** start GIVEN PASSAGE **
Re: New Treknology Into Darkness

stj wrote: View Post
How could a wet suit make a person survive a long fall, then sink effortlessly and then swim unaffected by water pressure. Particularly without visible helmets.
Life support belts included, just without the visible-wavelength glow?

Although feet-first falling from up to fifty meters might well be survivable anyway; the planet might have reduced gravity (since it's always portrayed by one gee anyway); and the suits might have the fairly mundane functionality of going rigid at impacts, making for good surface-piercing.

Also, no particular reason a wet suit ought to be buoyant - it's not likely to be made of neoprene in the future any more. And why should water pressure be an issue? How deep did they go?

How can a hand-held devise pump massive quantities of heat from equally massive quantities of lava, without generating more heat as required by the Second Law of Thermodynamics?
That's standard fare for treknology anyway, dumping of energy or momentum somewhere unseen. Transporters ought to make that a breeze - or more exactly, those bits in the transporters that are used for dumping momentum when one comes up from a planet and into an orbiting starship. Those bits are probably smaller than the actual transporters (save, of course, for the miracle machines of this particular movie...).
** end GIVEN PASSAGE **
** start INFORMATION GIVEN **
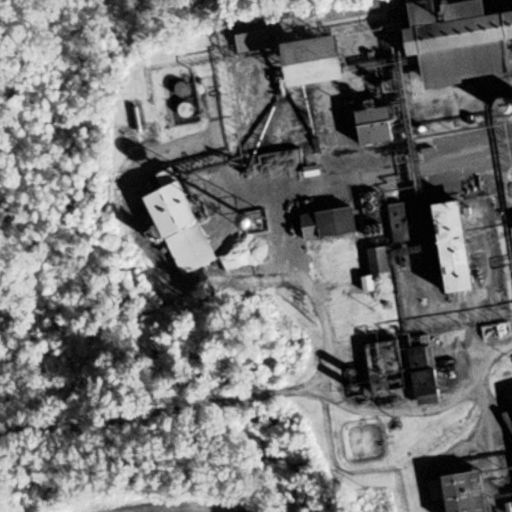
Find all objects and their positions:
building: (454, 40)
building: (455, 53)
building: (314, 61)
wastewater plant: (305, 62)
building: (303, 64)
wastewater plant: (145, 109)
wastewater plant: (222, 121)
building: (372, 121)
building: (368, 124)
building: (371, 216)
building: (326, 221)
building: (398, 221)
building: (324, 223)
building: (396, 223)
building: (446, 248)
building: (451, 255)
building: (377, 259)
building: (375, 260)
building: (408, 365)
building: (385, 366)
building: (421, 367)
building: (458, 491)
building: (464, 492)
** end INFORMATION GIVEN **
TASK TO COMPLETE:
Output the full forum post about treknology from above, word for word.

IN RESPONSE:
Re: New Treknology Into Darkness

stj wrote: View Post
How could a wet suit make a person survive a long fall, then sink effortlessly and then swim unaffected by water pressure. Particularly without visible helmets.
Life support belts included, just without the visible-wavelength glow?

Although feet-first falling from up to fifty meters might well be survivable anyway; the planet might have reduced gravity (since it's always portrayed by one gee anyway); and the suits might have the fairly mundane functionality of going rigid at impacts, making for good surface-piercing.

Also, no particular reason a wet suit ought to be buoyant - it's not likely to be made of neoprene in the future any more. And why should water pressure be an issue? How deep did they go?

How can a hand-held devise pump massive quantities of heat from equally massive quantities of lava, without generating more heat as required by the Second Law of Thermodynamics?
That's standard fare for treknology anyway, dumping of energy or momentum somewhere unseen. Transporters ought to make that a breeze - or more exactly, those bits in the transporters that are used for dumping momentum when one comes up from a planet and into an orbiting starship. Those bits are probably smaller than the actual transporters (save, of course, for the miracle machines of this particular movie...).